`polars.SQLContext` like feature for `node-polars `
Closed this issue · 0 comments
I propose adding a feature to the node-polars library that mirrors the functionality of the SQLContext in the polars Python client. This feature would allow users to execute SQL queries against registered DataFrame data within Node.js, providing a more familiar and versatile way to manipulate and query data.
Motivation:
Introducing an SQLContext-like feature to node-polars would offer users a familiar interface for querying and manipulating DataFrame data using SQL syntax. This would improve usability and reduce the learning curve for users transitioning from other data manipulation libraries that support SQL-like querying.
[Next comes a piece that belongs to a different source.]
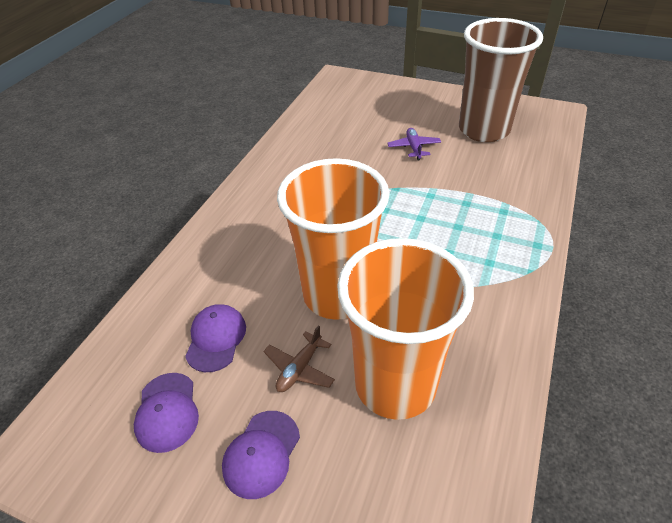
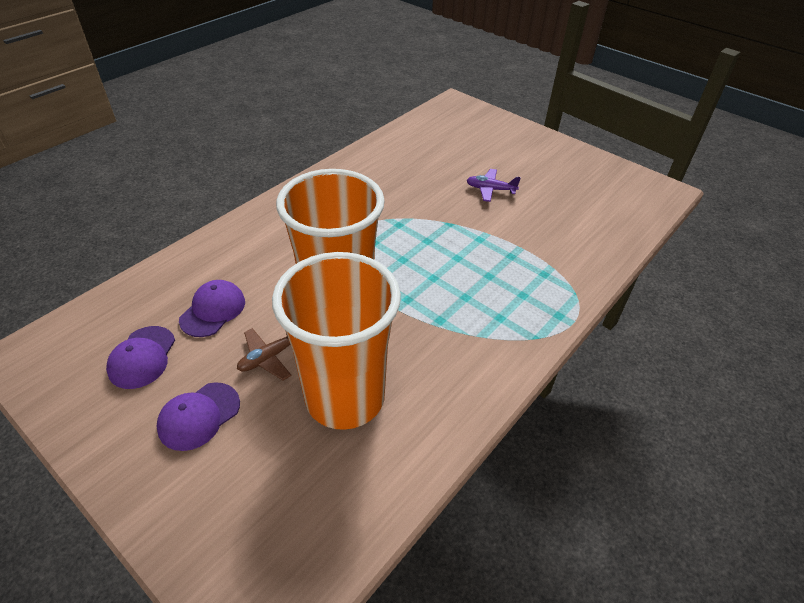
camera: 15 degrees right, 0 degrees up
purple plane [387,128,441,160] -> purple plane turned 90 degrees counterclockwise [467,169,521,202]
brown cup [459,18,543,142] -> none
Additionally, it would enhance the versatility of node-polars by providing an alternative data querying method alongside the existing DataFrame API.
Example Usage:
const { DataFrame, SQLContext } = require('node-polars');
const df = new DataFrame({
title: ["The Godfather", "The Dark Knight", "Schindler's List", "Pulp Fiction", "The Shawshank Redemption"],
release_year: [1972, 2008, 1993, 1994, 1994],
budget: [6000000, 185000000, 22000000, 8000000, 25000000],
gross: [134821952, 533316061, 96067179, 107930000, 28341469],
imdb_score: [9.2, 9.0, 8.9, 8.9, 9.3]
});
const ctx = new SQLContext({ films: df });
// Execute a SQL query against the registered frame data
const result = ctx.execute(`
SELECT title, release_year, imdb_score
FROM films
WHERE release_year > 1990
ORDER BY imdb_score DESC
`, { eager: true });
console.log(result);
>>> shape: (4, 3)
┌──────────────────────────┬──────────────┬────────────┐
│ title ┆ release_year ┆ imdb_score │
│ --- ┆ --- ┆ --- │
│ str ┆ i64 ┆ f64 │
╞══════════════════════════╪══════════════╪════════════╡
│ The Shawshank Redemption ┆ 1994 ┆ 9.3 │
│ The Dark Knight ┆ 2008 ┆ 9.0 │
│ Schindler's List ┆ 1993 ┆ 8.9 │
│ Pulp Fiction ┆ 1994 ┆ 8.9 │
└──────────────────────────┴──────────────┴────────────┘
In this example, we create a DataFrame df with movie data and register it with an SQLContext ctx. We then execute an SQL query against the registered DataFrame, filtering movies released after 1990 and ordering them by IMDb score in descending order. The result is stored in result, and its shape is logged to the console.